University life with axial SpA

Emma’s experiences of university life with axial SpA

My name is Emma. I’m 20, I’m a student and I have axial spondyloarthritis. I got diagnosed at 18, after 6 years of symptoms. I study Management at university, which I really enjoy, and I have learnt so many useful tools that I can apply to different aspects of my life.

Choosing a university that supports students

Emma stands with friends and smiles at the camera

When looking for universities, apart from looking for an interesting course with a good reputation, I researched how they support their students.

After I accepted my offer, I got into contact with the support services and arranged an appointment to set up my disability access plan, or DAP. This meant that the extra support I needed was automatically shared with my lecturers. If I had a flare up and it meant I needed to request an extension or not attend a meeting, my DAP would help explain my situation for me. This has been a huge help in my university journey so far.

Managing my axial SpA during my studies

One issue I struggled with massively at the beginning is the long periods of sitting down. I learnt to deal with this by getting involved in different activities, for example, joining a sport or the gym. This forces you to schedule time to move around, in the same way that you schedule time to sit down and study.

In lectures themselves, I make sure I always walk around in the break, or even try to stretch when I’m sitting down. If I really can’t sit through a lecture, I position myself near an exit so I can leave easily and quietly if I need to.

Prioritising my health

One way that I manage my axial SpA at university is by pacing myself.  If my body isn’t feeling up for a night out, or if I need to skip a lecture and have a lie in, then I’ve learnt to listen to my body!

Although my studies are important, my health is more important. No matter how stressed I am, and how many deadlines I have, I do not neglect my health. I have to admit that I didn’t always do this in my first year, and actually ended up in hospital a couple of times!

I’ve learnt not to listen to peer pressure! It is likely that they don’t understand my unique situation. I know myself best, so I listen to myself before others.

Accessing healthcare while away from home

It is important not to be out of reach of help from healthcare professionals, especially when you’ve moved far away from home.

I transferred my care to the hospital local to my university so I could continue my care without having to travel hours back for every appointment. I would highly recommend this – although it is likely that there will be a big wait to do this – so make sure you plan this transfer a while before you move to uni.

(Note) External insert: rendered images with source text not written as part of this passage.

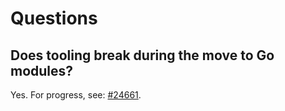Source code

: # Questions

## Does tooling break during the move to Go modules?

Yes. For progress, see: [#24661](https://github.com/golang/go/issues/24661).
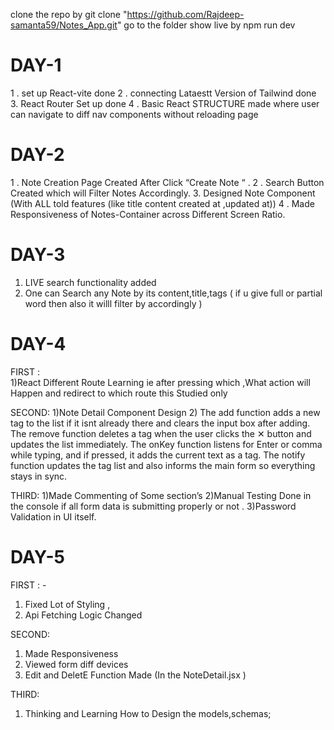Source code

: clone the repo by git clone "https://github.com/Rajdeep-samanta59/Notes_App.git"
go to the folder 
show live by npm run dev

#                                          DAY-1
1 . set up React-vite done 
2 . connecting  Lataestt Version of Tailwind done 
3.  React Router Set up done 
4 . Basic React STRUCTURE made where user can navigate to diff nav components without reloading page 

#                                           DAY-2
1 . Note Creation Page Created After Click “Create Note “ .
2 . Search Button Created which will Filter Notes Accordingly.
3. Designed Note Component (With ALL told features (like title content created at ,updated at))
4 . Made Responsiveness of Notes-Container across Different Screen Ratio.
 
#                                           DAY-3
1. LIVE search functionality  added
2. One can Search any Note by its  content,title,tags ( if u give full or partial word then also it willl  filter by accordingly  )

#                                            DAY-4 


FIRST :  
1)React Different Route Learning  ie after  pressing which ,What  action will Happen  and redirect to which route this Studied only 


SECOND:
1)Note Detail Component Design 
2) The add function adds a new tag to the list if it isnt already there and clears the input box after adding. The remove function deletes a tag when the user clicks the ✕ button and updates the list immediately. The onKey function listens for Enter or comma while typing, and if pressed, it adds the current text as a tag. The notify function updates the tag list and also informs the main form so everything stays in sync.


THIRD:
1)Made Commenting of Some section’s
2)Manual Testing Done in the  console  if all  form data is submitting properly or not .
3)Password Validation in UI itself.


#                                            DAY-5 


FIRST :   -
1) Fixed Lot of Styling ,
2) Api Fetching Logic Changed 
	
SECOND:
1) Made Responsiveness
2)	Viewed form diff  devices
3)	Edit and DeletE Function Made (In the NoteDetail.jsx )

THIRD:
1)	Thinking and Learning How to Design the models,schemas;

If transferring hospitals isn’t an option, it’s important to prioritise those potentially long trips to your hospital, even if you’re tired or have lots of work to do. However, if you really can’t make the appointments, do not be scared to contact them and reschedule the appointments.

Emma sits on a bus seat with her feet up and smiles at the camera

My top advice

It is daunting to go to university and surround yourself with people who might not understand your condition. However, I found there is lots of support available from the university. And of course, friends and family will get you through any potential hard patches.

I would recommend writing a rough plan on how you think you’re going to manage your condition, and so when it comes to a flare up or a hard time, you can see what actions to take, to avoid feeling overwhelmed and letting your emotions cloud your judgement.

Remember, you know yourself best! If something isn’t suiting you, don’t be afraid to change what you’re doing. There is no right or wrong at university!